◆ ABOUT THIS TASK:
In the entries that follow, say how many lines contain the string "name". Give no other words.

[Collected data entries]
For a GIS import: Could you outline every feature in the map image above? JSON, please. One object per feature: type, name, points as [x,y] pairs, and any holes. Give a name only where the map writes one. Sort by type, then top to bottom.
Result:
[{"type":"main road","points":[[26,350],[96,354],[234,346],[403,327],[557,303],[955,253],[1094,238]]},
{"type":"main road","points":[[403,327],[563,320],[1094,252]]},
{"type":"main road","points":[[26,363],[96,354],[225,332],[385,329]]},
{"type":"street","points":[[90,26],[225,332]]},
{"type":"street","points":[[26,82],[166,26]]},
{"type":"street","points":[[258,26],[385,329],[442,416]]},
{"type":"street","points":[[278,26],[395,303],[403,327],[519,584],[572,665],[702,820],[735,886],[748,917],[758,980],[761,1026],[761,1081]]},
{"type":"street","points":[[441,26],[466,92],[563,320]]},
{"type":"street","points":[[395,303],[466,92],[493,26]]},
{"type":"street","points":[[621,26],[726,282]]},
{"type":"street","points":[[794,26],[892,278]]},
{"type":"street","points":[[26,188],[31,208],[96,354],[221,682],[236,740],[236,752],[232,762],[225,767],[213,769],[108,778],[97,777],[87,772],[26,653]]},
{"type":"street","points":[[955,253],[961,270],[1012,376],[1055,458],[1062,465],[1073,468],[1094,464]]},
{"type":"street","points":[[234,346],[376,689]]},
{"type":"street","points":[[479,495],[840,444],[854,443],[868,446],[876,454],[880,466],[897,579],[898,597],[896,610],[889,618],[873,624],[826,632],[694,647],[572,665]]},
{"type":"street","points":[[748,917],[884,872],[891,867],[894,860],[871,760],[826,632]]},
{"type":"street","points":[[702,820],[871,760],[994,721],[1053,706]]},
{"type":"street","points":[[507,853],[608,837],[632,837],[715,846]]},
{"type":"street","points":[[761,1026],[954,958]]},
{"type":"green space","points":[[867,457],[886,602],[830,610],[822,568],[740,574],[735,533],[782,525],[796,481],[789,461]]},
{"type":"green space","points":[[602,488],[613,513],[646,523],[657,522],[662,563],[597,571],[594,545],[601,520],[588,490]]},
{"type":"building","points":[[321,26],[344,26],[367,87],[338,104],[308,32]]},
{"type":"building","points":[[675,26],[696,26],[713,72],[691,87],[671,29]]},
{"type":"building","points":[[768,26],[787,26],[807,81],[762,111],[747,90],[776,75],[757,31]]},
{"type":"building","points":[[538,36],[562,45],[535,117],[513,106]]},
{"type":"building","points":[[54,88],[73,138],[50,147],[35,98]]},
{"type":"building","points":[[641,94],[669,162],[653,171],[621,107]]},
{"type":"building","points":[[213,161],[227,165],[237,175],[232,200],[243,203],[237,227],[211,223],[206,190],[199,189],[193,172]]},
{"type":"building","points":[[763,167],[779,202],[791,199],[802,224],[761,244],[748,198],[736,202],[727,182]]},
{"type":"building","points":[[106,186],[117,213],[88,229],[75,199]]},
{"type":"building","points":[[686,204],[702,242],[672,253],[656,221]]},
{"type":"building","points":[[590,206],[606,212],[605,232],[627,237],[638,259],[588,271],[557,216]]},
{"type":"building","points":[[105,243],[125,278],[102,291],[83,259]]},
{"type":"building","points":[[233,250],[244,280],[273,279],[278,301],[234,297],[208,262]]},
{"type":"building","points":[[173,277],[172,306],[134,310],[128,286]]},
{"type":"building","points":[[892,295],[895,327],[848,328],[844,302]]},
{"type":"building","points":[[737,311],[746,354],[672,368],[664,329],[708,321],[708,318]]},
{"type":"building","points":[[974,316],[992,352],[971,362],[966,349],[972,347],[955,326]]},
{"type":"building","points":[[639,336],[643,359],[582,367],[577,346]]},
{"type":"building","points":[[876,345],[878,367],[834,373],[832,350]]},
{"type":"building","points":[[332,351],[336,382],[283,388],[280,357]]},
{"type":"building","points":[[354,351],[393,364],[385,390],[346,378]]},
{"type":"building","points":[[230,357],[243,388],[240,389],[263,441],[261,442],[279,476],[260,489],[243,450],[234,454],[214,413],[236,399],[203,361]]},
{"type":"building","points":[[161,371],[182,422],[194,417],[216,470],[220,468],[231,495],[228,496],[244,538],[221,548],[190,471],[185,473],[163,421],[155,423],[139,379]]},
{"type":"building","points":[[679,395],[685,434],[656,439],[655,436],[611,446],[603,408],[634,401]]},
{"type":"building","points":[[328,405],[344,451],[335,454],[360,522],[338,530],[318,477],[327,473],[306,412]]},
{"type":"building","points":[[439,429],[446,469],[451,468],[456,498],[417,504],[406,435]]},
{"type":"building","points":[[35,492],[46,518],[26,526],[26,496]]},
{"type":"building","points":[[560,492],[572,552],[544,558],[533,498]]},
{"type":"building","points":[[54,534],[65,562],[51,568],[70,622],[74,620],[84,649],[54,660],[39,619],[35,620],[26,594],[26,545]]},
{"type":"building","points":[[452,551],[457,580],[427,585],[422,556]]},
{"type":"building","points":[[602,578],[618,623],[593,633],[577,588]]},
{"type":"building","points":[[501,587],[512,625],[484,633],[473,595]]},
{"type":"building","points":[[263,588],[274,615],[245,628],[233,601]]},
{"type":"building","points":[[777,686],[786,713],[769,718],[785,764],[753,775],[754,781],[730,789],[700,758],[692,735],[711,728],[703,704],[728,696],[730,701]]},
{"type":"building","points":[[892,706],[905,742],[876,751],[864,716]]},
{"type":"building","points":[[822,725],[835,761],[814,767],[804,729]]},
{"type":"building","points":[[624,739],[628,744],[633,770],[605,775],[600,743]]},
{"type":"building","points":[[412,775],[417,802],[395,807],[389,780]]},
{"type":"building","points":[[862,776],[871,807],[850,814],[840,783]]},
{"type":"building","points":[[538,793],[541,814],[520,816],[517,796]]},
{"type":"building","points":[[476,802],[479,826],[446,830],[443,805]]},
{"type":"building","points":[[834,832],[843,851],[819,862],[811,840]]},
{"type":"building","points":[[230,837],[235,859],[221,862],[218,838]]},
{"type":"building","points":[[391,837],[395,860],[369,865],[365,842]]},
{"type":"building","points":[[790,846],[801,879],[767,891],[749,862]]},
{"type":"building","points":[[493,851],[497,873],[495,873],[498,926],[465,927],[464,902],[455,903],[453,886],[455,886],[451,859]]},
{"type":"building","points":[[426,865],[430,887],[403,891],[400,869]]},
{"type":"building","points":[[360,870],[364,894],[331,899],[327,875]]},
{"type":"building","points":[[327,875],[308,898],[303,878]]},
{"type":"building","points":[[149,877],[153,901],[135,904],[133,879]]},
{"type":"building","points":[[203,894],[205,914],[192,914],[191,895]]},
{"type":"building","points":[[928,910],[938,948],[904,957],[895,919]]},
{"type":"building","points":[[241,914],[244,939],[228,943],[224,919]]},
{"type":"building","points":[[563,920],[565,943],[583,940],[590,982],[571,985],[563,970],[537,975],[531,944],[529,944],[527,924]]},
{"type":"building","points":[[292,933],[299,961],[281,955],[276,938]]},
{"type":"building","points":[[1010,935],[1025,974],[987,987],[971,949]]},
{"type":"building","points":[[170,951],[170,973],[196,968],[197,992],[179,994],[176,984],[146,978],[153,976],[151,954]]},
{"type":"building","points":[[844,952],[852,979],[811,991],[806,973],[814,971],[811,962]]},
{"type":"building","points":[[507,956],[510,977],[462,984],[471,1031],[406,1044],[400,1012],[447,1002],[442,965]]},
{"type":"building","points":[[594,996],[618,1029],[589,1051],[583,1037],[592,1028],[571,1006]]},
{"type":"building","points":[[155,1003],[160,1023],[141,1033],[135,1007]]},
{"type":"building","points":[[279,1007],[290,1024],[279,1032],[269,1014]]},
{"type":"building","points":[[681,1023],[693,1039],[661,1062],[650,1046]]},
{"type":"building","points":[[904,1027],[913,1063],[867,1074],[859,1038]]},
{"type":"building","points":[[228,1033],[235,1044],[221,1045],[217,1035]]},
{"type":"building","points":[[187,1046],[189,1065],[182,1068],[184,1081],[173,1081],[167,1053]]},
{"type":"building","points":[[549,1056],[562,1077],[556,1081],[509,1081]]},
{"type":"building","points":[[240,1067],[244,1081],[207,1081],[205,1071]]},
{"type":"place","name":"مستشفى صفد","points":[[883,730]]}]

◆ PROBLEM SOLUTION:
2